Calista suspects Clarinda's lapse from chastity, and confronts her; but Clarinda boldly responds by threatening to expose her mistress's meeting with Lisander. Calista is deeply distressed – but decides again to stand upon her honor. She dismisses Clarinda from her service, and dares her to do her worst. This contradicts Clarinda's plans and expectations; but she manages to retain her place by appealing to Cleander's brother Beronte. (Clarinda says that "Monsieur Beronte my Lords Brother is / Oblig'd unto me for a private favour"...leaving the audience to speculate of the nature of that favor.)

Lisander gets involved in serious trouble: he kills two men in another duel, one of whom is a favorite of the King; and he must flee for his life. He leaves his broken sword behind him on the "field of honor;" it is picked up and repaired by Leon. The ghost of the Host comes to Cleander and warns him that his time has come. Cleander becomes aware of the affair between Leon and Clarinda; in a confrontation, Leon kills Cleander with Lisander's sword. Clarinda has him leave the sword behind, so that Lisander will be suspected; and Clarinda moves to revenge herself on Calista by exposing her meeting with Lisander. Calista must face the law as an apparent accessory to her husband's murder.
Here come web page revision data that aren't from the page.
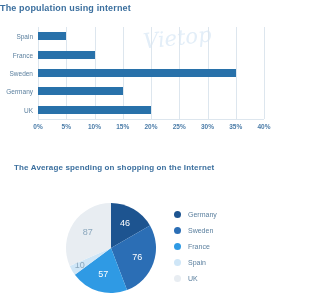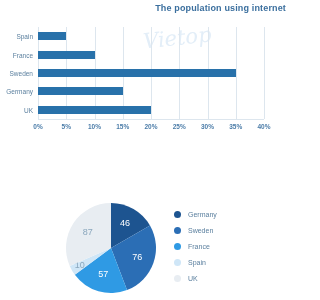--- a/index.html
+++ b/index.html
@@ -19,7 +19,7 @@
 
   
   .chart-title {
-    text-align: right;
+    text-align: left;
     color: #3b6f9e;
     font-weight: bold;
     letter-spacing: .15px;

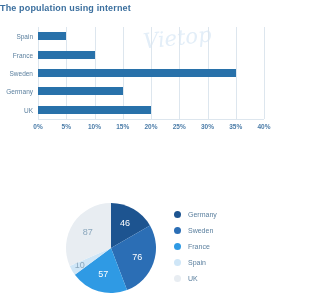--- a/index.html
+++ b/index.html
@@ -198,6 +198,7 @@
 <section id="pie-panel">
 
   <div id="pie-title" class="chart-title">
+    <div>The Average spending on shopping on the Internet</div>
   </div>
 
   <svg id="pie-svg" width="98" height="98" viewBox="0 0 98 98">

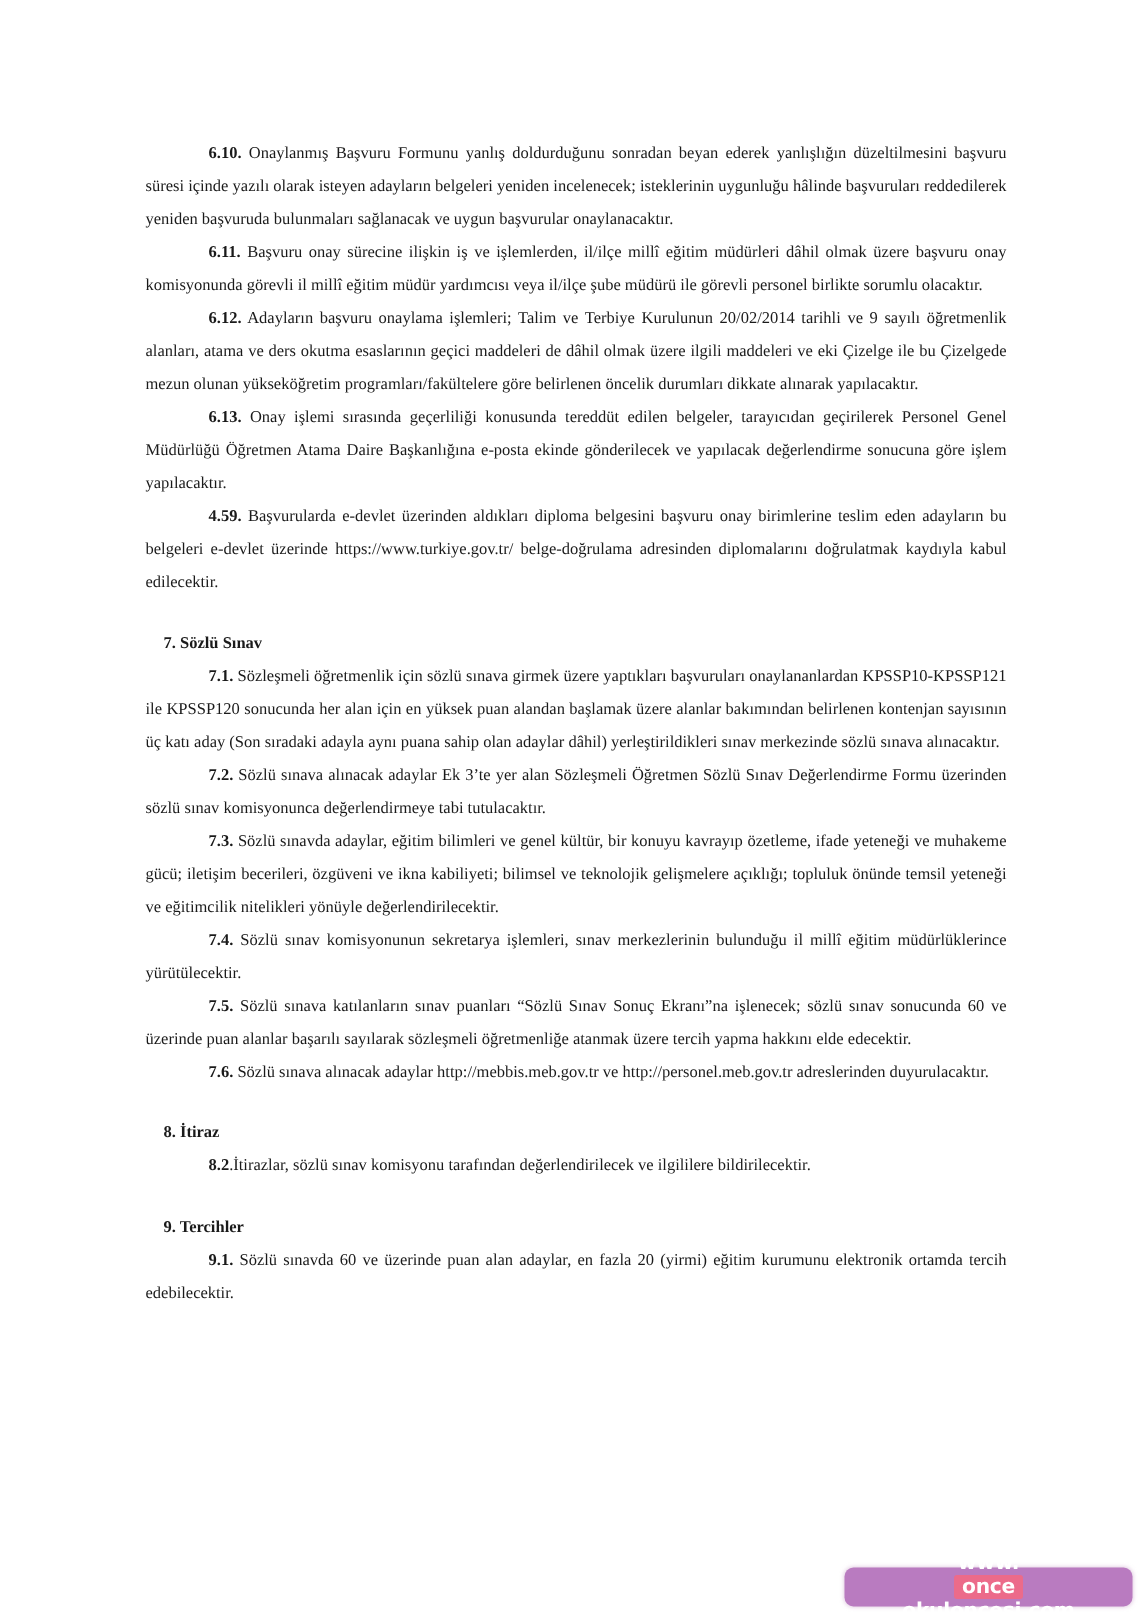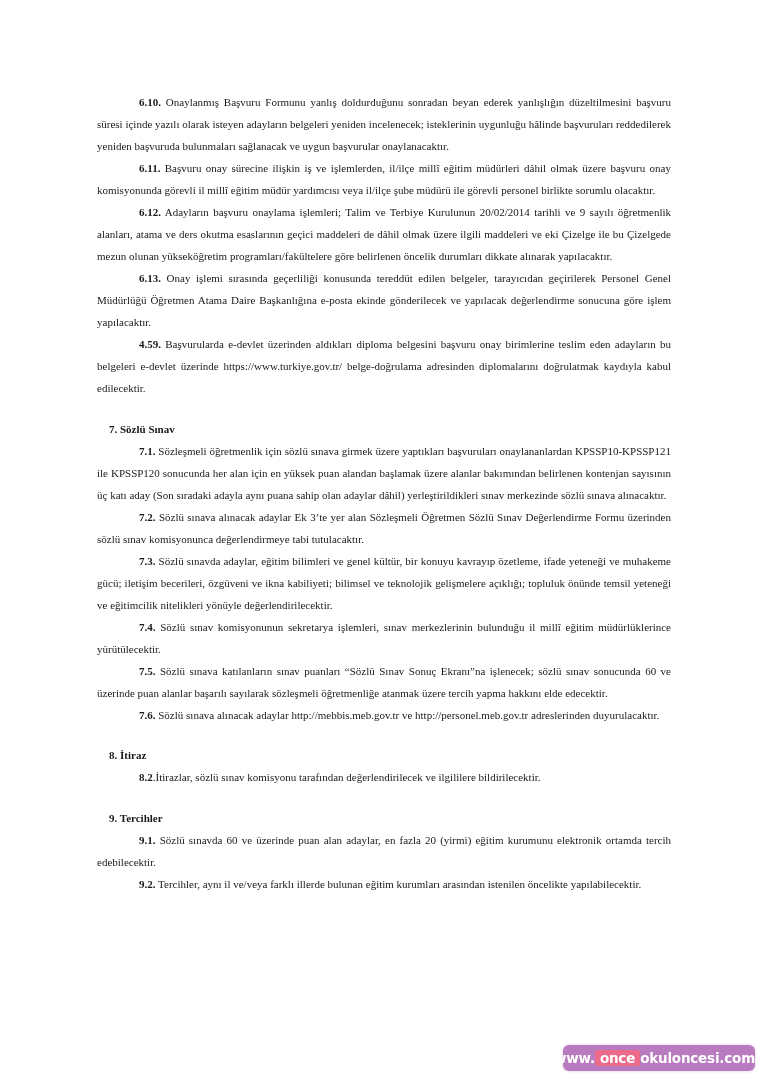--- a/index.html
+++ b/index.html
@@ -95,7 +95,6 @@
   <div class="section">
     <p class="heading">9. Tercihler</p>
     <p class="para"><span class="num">9.1.</span><span> Sözlü sınavda 60 ve üzerinde puan alan adaylar, en fazla 20 (yirmi) eğitim kurumunu elektronik ortamda tercih edebilecektir.</span></p>
-    <p class="para"><span class="num">9.2.</span><span> Tercihler, aynı il ve/veya farklı illerde bulunan eğitim kurumları arasından istenilen öncelikte yapılabilecektir.</span></p>
   </div>
 
 </div>

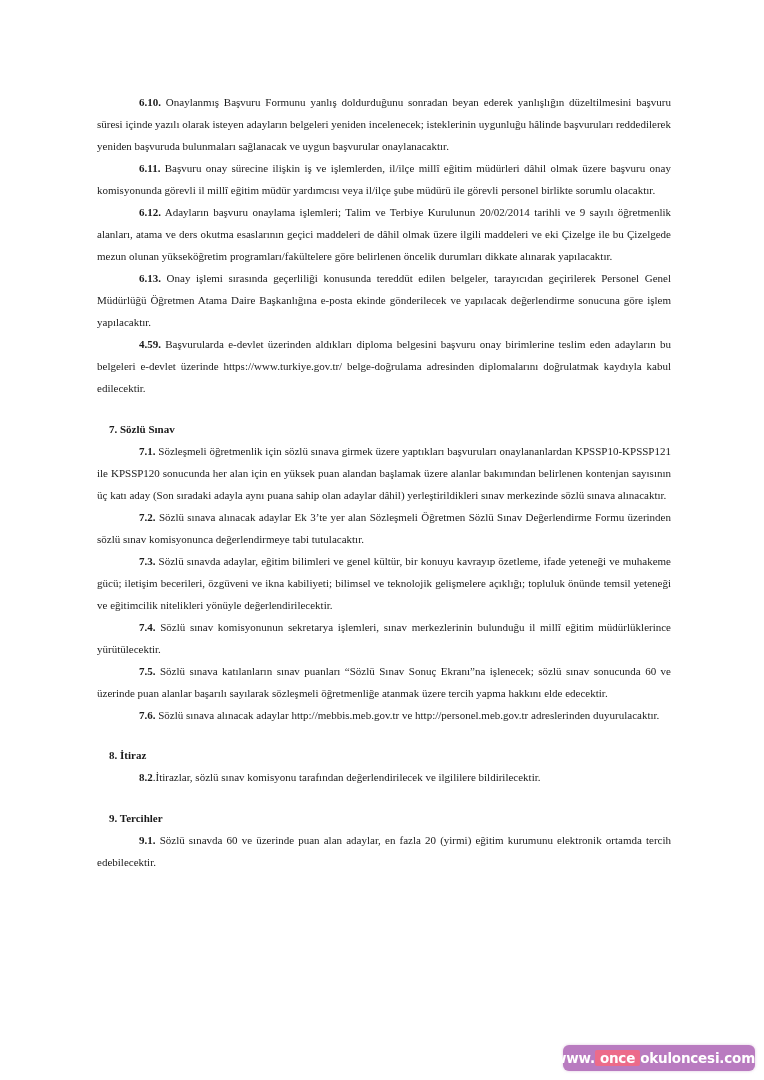--- a/index.html
+++ b/index.html
@@ -50,13 +50,14 @@
       box-shadow: 0 0 3px rgba(200,160,200,0.6);
       display: flex;
       align-items: center;
-      justify-content: flex-end;
+      justify-content: center;
       font-family: "DejaVu Sans", "Liberation Sans", sans-serif;
       font-weight: bold;
       font-size: 13.5px;
       color: #ffffff;
       letter-spacing: -0.2px;
       white-space: nowrap;
+      flex-direction: column;
     }
     .watermark .hl {
       background: #ec6b8a;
Lidian has endured a change of heart after being wounded in the duel with Clarange (a feature typical of the dramaturgy of Fletcher and Massinger). He is now living in the countryside as a hermit. Clarange comes to him disguised as a friar, and convinces him that he, Clarange, is dead. Lidian goes to Olinda to give her the news and comfort her; Clarange follows, and by being the second to arrive claims Olinda's hand by her own stricture. Lidian is outraged, feeling he's been tricked.

The whole plot comes to a head in the final trial scene. The King of France himself has come to rule on Calista's case. Clarinda present her false accusation; but Lisander surprises everyone by appearing in person to defend Calista's reputation. And Leon, captured and now repentant over his killing of Cleander, confesses everything. The evidence indicates that Lisander was the wronged party in the duel with the King's favorite, and King is convinced to pardon him; he "sentences" Lisander to marry the widowed Calista after a year of mourning. Olinda's fate is also resolved; it turns out that Clarange is not just a pretended friar but a real one. Having chosen the religious life, he yields his claim on Olinda to Lidian. Clarinda and Leon are left to their fates before the law.

The play is one of the relatively few works in Fletcher's canon that was not revived after the theatres re-opened in 1660. The scene of the innkeeper's ghost, III, v, is one aspect of the play that has attracted notice from critics and readers.

On the play's title: the 17th-century folios rendered the title without punctuation: no apostrophe in Lovers. Editors of the 18th and 19th centuries generally chose to take "lover" as singular, and titled the play The Lover's Progress. Modern editors tend to prefer the more accurate plural – The Lovers' Progress – since the drama certainly offers its audience more than one lover. For a similar case, see Beggars' Bush.